Skyscanner now has full coverage and adoption of New Relic across all mobile squads.

Applying SLO and SLI principles to mobile

Now that Skyscanner doesn’t have to dedicate engineering resources to maintain the monitoring stack and tool upkeep, it’s freed up time to apply site reliability engineering (SRE) principles of service level objectives (SLO) and service level indicator (SLI) reporting for mobile, which is groundbreaking for the industry. “We’re one of the first companies doing this. A lot of people are interested in our approach,” says Michael. 

Monitoring SLOs used to be a manual process. Skyscanner had an internal service-level management solution that allowed anyone to define SLOs and get alerted based on certain HTTP and gRPC metrics. These metrics came from backend services and helped monitor the health of API usage but didn’t focus on the traveler success metrics or user experience. To make matters more difficult, this set of pipelines was maintained by custom code that wasn’t integrated into different parts of the system, so it was hard to identify why an SLO was broken.

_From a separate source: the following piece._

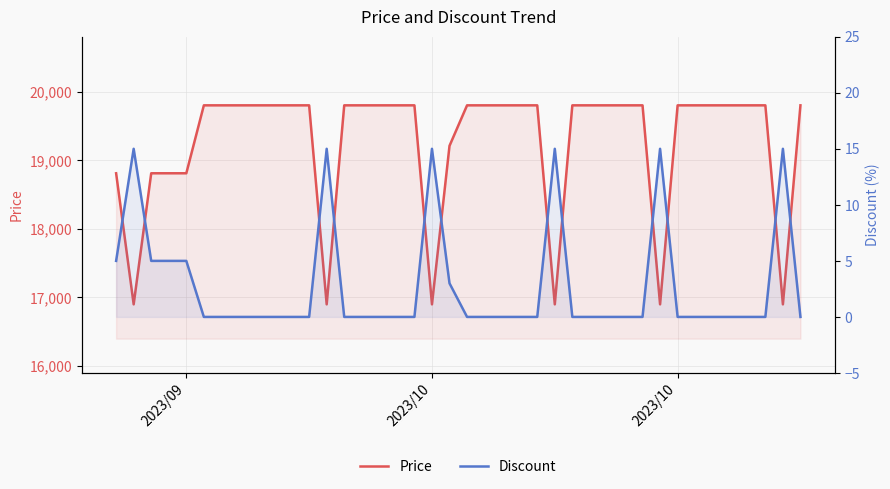

Count the Price values in the range 19210 to 19800.

30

New Relic allows Skyscanner to create an SLO from any metric, event, or telemetry data, beyond simple HTTP or gRPC services to create a standardized SLO definition, regardless of whether it comes from the frontend or backend.

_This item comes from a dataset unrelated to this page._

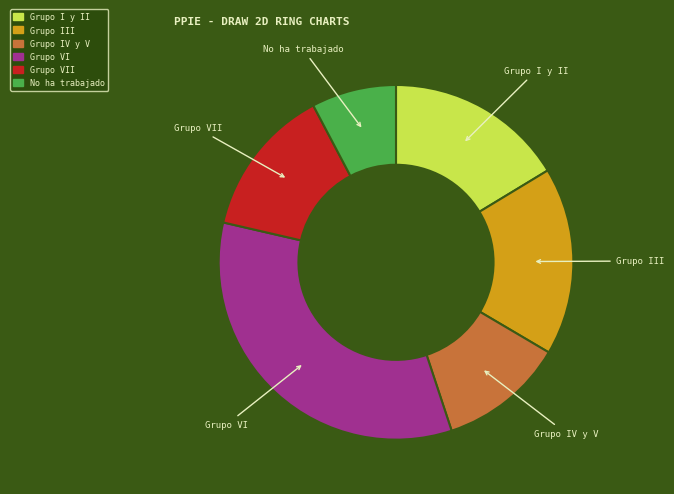

Which slice is the smallest?

No ha trabajado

Service definitions can be integrated with Terraform to handle everything as code. Once SLO targets are defined as code, teams care. “Now, when SLOs are broken, product managers care about the user experience, and react, it helps them balance product health and feature delivery,” says Daniel. By presenting SLOs in a unified way, engineers see the breach, which instantly links back to events. “It's a standard format that makes it very easy for engineers to investigate, and see, where this is happening,” says Michael. 

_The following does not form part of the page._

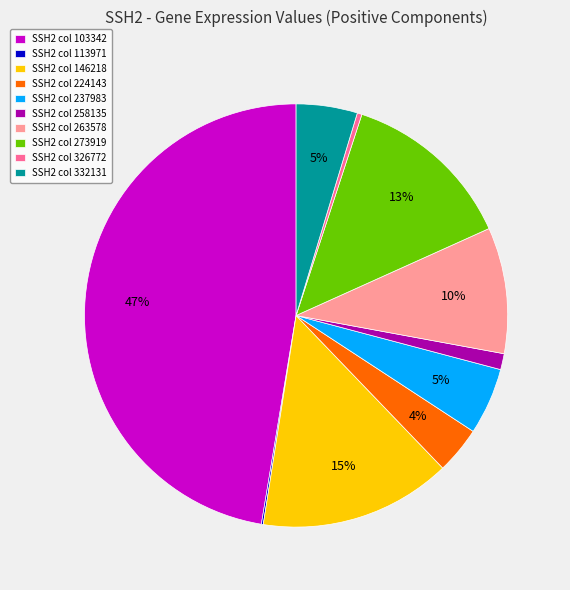

Is there any slice that represents more than half of the pie?

No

Previously, engineers could only choose 10 or 11 thresholds for response time SLOs with the internal solution. With New Relic, using NRQL, Skyscanner set up SLOs for latency that allows thresholds of any value. “It’s super flexible and something we’ve always wanted to implement, but we had technical challenges before,” says Daniel. 

My teams aren’t disconnected or buried in the complexity of our services, alerts, logs, or data. Our integration platform gives one clear view, so issues can be identified and fixed before it impacts our customers. That’s what truly matters.

Daniel Gomez Blanco
Principal Software Engineer, Skyscanner author of “Practical OpenTelemetry: Adopting Open Observability Standards Across your Organization”

From reactive to proactive 

“The moment that you put data in front of teams they become proactive,” says Daniel.

Skyscanner squads use New Relic to visualize what’s happening, what services are doing, and how features are performing in a distributed environment. With New Relic, Skyscanner can define how to track performance and availability metrics, in addition to metrics that are interesting for the business, like the time it takes the user to see the first and last search result. 

With all of this data available, Skyscanner has prevented a lot of near misses. “It’s made us proactive, instead of reactive,” says Michael. “Previously, we’d find out after something had happened and fix it.” By moving beyond simple monitoring, beyond app crashes, Skyscanner can see key user journey moments and see into the customer experience.

“What we’ve seen from incident calls and postmortems is that teams that make use of New Relic, and the correlation between services via distributed tracing, are able to find the root cause of a regression faster. Sometimes the most experienced engineer loses out to the new engineer that knows how to use New Relic—in terms of MTTR,” says Daniel.

New Relic offers no vendor lock-in and combines all telemetry data—metrics, events, logs, traces— in one place, with the ability to partner with other organizations via infrastructure and AWS integrations, including Amazon CloudFront and Kinesis Data Firehose. By instrumenting New Relic, Skyscanner standardized tools and data which resulted in cost savings, both in engineering hours and tool provisioning.